# Your assignment:
Look below for the lines from the one with "right front paw: (1120, 1112)" to the one with "left knee: (1879, 863)", and copy exactly those lines, both ends included.

Human keypoint data:
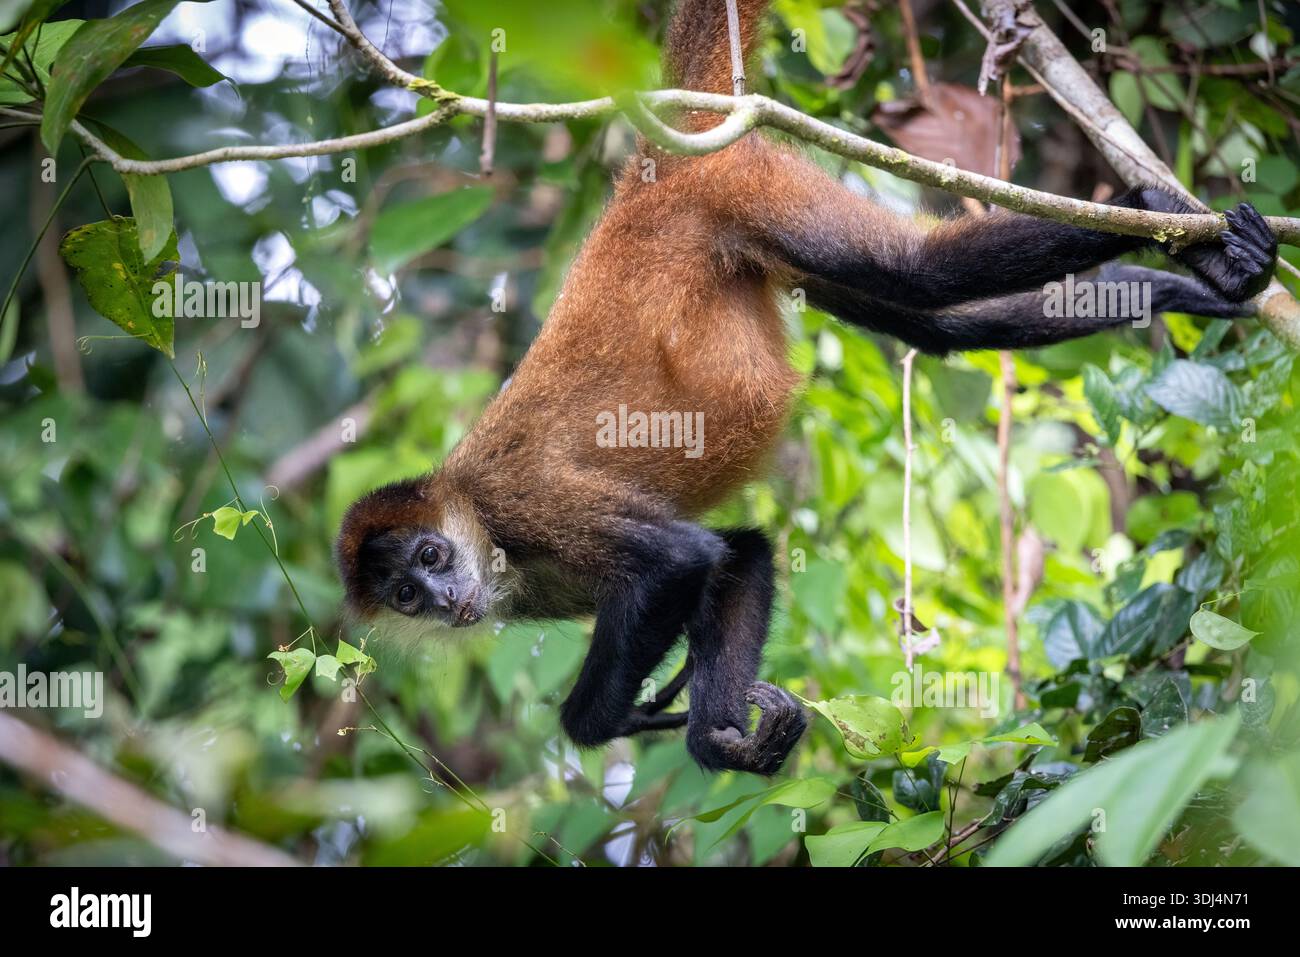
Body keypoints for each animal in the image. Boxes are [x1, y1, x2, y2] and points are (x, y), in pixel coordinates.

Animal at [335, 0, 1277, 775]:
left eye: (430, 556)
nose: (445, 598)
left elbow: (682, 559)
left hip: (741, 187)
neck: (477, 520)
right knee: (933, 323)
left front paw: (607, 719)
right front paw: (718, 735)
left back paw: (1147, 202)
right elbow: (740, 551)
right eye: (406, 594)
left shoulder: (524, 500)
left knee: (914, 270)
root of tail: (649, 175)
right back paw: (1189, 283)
--
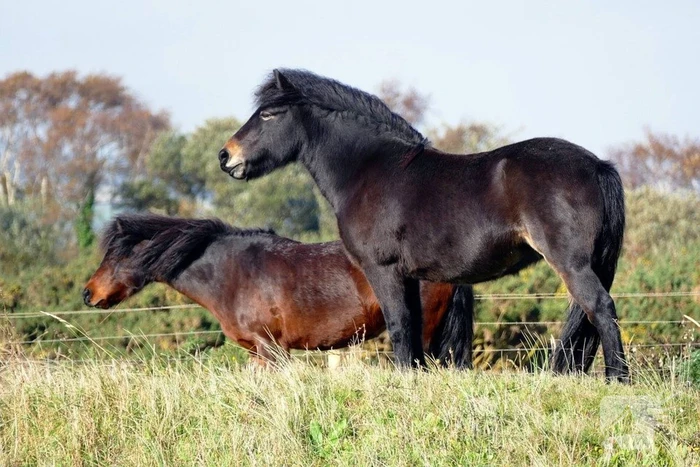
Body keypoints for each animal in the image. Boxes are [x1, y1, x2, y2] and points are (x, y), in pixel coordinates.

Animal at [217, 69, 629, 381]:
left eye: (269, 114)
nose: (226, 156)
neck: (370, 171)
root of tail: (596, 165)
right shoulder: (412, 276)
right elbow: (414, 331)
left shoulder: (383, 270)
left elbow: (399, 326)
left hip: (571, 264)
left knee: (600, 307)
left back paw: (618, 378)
...
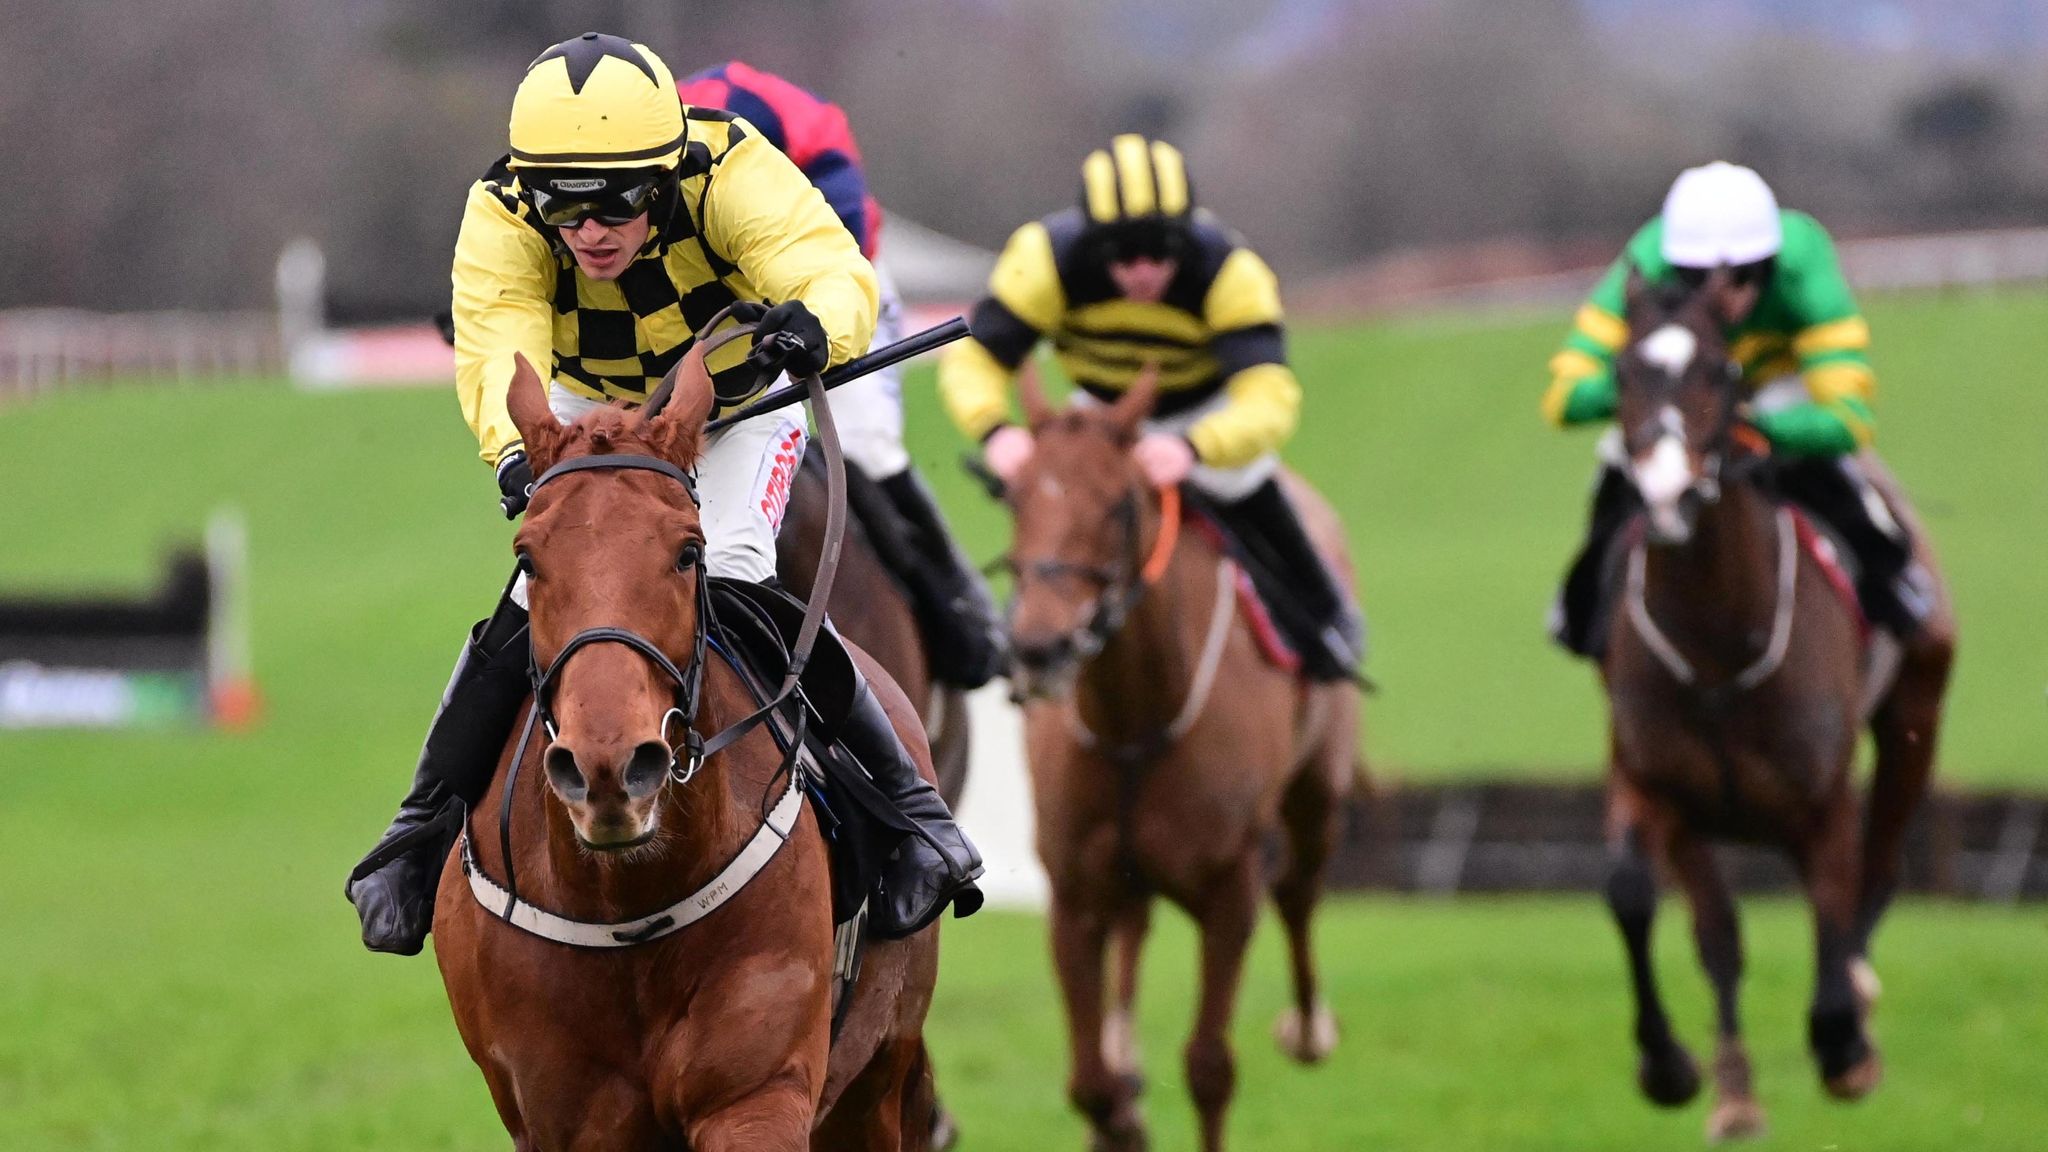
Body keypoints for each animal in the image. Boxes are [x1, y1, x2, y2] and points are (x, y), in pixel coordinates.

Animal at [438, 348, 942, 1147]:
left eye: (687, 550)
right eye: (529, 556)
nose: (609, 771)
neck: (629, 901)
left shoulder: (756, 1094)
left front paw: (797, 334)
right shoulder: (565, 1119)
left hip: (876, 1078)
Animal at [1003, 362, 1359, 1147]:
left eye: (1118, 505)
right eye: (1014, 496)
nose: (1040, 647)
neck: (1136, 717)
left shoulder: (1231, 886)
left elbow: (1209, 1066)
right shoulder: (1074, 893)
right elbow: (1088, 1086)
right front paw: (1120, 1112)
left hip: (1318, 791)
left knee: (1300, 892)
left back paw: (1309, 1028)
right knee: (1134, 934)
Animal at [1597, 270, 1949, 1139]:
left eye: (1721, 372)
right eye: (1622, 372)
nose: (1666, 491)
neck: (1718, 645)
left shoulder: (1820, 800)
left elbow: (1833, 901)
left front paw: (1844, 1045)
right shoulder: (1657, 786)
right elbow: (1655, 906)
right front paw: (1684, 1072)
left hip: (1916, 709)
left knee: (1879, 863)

# Written response:
right front paw: (1120, 1112)
left hip: (1318, 791)
left knee: (1300, 892)
left back paw: (1309, 1028)
right knee: (1134, 934)
Animal at [1597, 270, 1949, 1139]:
left eye: (1721, 372)
right eye: (1622, 372)
nose: (1666, 491)
neck: (1718, 645)
left shoulder: (1820, 800)
left elbow: (1833, 901)
left front paw: (1844, 1045)
right shoulder: (1657, 786)
right elbow: (1655, 906)
right front paw: (1684, 1072)
left hip: (1916, 709)
left knee: (1879, 863)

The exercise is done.